Sur l’avenir de ce projet, Google X est plutôt évasif, précisant qu’ils n’ont « pas pour habitude de commenter les demandes brevets, car cela ne signifie pas que nous allons à termes développer le produit. » On se souvient alors du projet Google Glass, ces lunettes à réalité augmentée annoncées à grand renfort de communication, puis finalement abandonnées, faute d’applications concrètes et de réels débouchés économiques…

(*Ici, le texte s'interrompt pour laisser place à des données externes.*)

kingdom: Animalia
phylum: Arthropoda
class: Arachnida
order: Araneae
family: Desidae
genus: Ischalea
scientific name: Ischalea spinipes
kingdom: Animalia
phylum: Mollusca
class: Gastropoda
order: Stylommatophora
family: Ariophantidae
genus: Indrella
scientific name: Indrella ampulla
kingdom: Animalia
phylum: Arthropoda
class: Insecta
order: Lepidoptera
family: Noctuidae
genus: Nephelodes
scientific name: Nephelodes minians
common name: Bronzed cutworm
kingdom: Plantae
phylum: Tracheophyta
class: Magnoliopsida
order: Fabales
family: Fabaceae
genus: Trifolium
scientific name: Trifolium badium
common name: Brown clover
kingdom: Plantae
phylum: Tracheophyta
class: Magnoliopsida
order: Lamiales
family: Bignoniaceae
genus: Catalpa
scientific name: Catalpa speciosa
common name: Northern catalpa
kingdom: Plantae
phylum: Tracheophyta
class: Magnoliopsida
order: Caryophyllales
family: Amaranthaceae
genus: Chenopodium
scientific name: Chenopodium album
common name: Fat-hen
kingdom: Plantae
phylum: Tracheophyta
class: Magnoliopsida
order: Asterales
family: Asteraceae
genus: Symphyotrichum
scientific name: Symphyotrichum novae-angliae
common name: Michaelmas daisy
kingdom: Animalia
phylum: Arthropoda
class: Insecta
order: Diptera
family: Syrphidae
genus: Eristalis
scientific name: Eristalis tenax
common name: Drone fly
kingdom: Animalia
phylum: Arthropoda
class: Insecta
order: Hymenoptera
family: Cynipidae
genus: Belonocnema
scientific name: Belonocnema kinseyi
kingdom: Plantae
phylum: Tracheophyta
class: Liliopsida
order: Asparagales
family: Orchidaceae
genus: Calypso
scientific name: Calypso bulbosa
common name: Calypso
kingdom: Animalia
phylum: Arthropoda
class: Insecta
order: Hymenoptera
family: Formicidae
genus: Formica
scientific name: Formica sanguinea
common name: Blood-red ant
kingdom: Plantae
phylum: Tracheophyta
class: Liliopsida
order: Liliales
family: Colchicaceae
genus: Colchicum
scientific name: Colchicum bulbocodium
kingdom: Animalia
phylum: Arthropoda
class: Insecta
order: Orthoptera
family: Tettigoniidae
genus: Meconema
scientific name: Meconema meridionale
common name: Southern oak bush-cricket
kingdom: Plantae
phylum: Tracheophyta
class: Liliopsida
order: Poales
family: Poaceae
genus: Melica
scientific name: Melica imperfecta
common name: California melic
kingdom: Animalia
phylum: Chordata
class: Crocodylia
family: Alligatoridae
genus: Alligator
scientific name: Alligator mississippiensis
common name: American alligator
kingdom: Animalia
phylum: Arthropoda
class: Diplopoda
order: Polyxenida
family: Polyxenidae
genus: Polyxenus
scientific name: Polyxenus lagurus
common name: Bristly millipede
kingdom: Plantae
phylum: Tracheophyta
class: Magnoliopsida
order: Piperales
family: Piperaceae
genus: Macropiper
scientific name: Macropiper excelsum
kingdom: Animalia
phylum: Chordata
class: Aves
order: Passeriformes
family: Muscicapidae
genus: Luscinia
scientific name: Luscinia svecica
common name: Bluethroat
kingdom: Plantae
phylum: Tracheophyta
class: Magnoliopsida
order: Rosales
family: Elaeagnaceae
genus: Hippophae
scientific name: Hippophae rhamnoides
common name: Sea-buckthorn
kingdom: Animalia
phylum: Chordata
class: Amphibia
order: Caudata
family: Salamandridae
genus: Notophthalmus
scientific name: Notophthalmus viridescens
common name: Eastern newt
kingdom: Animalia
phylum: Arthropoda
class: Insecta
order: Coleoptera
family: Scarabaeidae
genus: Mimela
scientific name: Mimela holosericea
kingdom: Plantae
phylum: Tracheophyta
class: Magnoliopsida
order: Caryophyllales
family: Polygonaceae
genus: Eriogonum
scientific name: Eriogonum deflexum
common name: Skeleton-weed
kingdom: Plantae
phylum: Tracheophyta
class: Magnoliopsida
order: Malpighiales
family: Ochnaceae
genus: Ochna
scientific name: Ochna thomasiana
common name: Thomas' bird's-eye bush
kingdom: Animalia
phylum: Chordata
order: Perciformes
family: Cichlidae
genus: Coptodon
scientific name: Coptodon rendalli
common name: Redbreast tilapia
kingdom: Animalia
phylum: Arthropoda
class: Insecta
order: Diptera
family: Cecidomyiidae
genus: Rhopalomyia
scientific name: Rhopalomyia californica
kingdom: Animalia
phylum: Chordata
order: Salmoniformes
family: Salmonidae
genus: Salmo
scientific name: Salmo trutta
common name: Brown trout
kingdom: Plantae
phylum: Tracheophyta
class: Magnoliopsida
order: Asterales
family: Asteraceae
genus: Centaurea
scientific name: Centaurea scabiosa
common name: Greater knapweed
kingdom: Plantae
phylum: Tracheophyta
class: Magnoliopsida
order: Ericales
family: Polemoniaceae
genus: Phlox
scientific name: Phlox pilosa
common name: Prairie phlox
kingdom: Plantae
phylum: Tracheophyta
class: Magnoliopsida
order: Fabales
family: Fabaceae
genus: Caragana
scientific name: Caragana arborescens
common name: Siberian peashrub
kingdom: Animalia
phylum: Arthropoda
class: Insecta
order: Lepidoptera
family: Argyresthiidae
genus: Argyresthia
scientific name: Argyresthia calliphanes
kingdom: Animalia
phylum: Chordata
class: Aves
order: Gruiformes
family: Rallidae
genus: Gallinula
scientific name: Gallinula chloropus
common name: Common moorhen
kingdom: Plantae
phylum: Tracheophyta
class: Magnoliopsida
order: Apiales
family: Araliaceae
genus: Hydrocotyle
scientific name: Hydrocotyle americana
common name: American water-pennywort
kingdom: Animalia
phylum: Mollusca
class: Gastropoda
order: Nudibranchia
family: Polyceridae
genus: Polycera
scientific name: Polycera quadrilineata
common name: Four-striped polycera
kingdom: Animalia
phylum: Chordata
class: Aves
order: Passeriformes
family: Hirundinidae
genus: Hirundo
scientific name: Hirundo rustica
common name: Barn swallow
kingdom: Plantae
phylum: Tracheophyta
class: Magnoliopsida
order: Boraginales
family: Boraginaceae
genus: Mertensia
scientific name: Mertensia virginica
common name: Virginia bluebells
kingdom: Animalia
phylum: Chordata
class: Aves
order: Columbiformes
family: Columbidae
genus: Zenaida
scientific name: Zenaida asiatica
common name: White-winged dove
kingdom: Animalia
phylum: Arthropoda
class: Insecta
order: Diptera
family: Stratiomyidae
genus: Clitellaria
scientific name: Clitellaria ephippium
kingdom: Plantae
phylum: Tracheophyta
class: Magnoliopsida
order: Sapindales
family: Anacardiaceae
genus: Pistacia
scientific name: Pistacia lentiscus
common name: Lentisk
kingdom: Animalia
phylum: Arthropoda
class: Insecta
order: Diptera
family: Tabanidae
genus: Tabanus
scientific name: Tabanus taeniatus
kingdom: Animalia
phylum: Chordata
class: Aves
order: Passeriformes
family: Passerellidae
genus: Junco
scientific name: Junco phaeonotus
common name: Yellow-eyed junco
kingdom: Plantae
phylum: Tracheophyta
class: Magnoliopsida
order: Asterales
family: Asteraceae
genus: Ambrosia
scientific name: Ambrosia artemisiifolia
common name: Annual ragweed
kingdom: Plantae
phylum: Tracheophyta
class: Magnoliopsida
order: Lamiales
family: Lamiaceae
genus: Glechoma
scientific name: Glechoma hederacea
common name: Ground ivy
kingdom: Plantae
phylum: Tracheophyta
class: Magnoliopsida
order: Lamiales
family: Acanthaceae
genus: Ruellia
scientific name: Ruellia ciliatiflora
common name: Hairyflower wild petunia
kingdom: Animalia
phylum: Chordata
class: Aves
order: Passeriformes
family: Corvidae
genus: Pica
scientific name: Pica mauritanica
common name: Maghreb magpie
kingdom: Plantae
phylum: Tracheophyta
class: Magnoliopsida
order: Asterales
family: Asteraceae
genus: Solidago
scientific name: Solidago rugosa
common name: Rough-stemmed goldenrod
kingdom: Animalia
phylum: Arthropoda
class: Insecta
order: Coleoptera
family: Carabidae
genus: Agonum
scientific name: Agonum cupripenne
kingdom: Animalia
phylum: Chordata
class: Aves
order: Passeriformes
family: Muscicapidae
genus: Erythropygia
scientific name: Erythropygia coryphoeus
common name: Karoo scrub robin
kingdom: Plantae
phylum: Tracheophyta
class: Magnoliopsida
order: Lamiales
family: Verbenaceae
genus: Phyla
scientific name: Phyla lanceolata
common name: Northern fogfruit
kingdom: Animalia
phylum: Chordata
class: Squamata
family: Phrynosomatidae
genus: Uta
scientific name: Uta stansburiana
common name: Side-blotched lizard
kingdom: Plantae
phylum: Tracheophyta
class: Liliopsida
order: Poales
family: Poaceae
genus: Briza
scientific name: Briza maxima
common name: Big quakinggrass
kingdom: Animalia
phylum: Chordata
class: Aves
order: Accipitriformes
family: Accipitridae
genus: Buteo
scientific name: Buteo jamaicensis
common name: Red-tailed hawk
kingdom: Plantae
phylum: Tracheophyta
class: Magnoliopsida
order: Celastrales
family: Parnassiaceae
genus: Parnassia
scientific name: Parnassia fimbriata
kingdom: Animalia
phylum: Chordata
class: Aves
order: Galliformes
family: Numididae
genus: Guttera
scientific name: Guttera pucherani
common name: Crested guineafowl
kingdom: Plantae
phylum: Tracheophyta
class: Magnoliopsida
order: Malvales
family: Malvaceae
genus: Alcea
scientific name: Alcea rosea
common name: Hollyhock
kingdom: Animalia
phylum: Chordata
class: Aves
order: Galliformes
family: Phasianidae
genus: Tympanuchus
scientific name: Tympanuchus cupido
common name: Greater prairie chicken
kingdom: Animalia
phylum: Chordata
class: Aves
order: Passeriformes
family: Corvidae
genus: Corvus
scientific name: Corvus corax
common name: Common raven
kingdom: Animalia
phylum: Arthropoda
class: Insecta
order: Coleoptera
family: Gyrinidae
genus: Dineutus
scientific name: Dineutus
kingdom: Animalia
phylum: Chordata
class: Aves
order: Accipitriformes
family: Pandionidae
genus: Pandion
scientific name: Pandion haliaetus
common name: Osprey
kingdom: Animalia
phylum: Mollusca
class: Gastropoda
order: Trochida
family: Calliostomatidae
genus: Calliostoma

Détecter et détruire les cellules cancéreuses
Le projet de bracelet anticancer de Google X repose sur deux composants :
– Des nanoparticules qui se fixent aux cellules cancéreuses circulant dans le sang : il s’agit de minuscules billes de quelques dizaines à centaines de nanomètres de diamètre, dont le noyau est magnétique et la surface recouverte de molécules capables de se lier spécifiquement aux cellules cancéreuses, selon un mécanisme de reconnaissance similaire à celui d’une clé et d’une serrure. Selon Google X, ces nanoparticules « peuvent être ingérées sous forme de comprimés et passer ensuite dans la circulation sanguine. »
– Un bracelet équipé de capteurs spéciaux : ce dispositif créerait un champ magnétique suffisant pour attirer toutes les nanoparticules jusque dans les vaisseaux du poignet, puis « des techniques non invasives de type ondes radios ou lumineuses » détruiraient les cellules cancéreuses alors liées aux nanoparticules.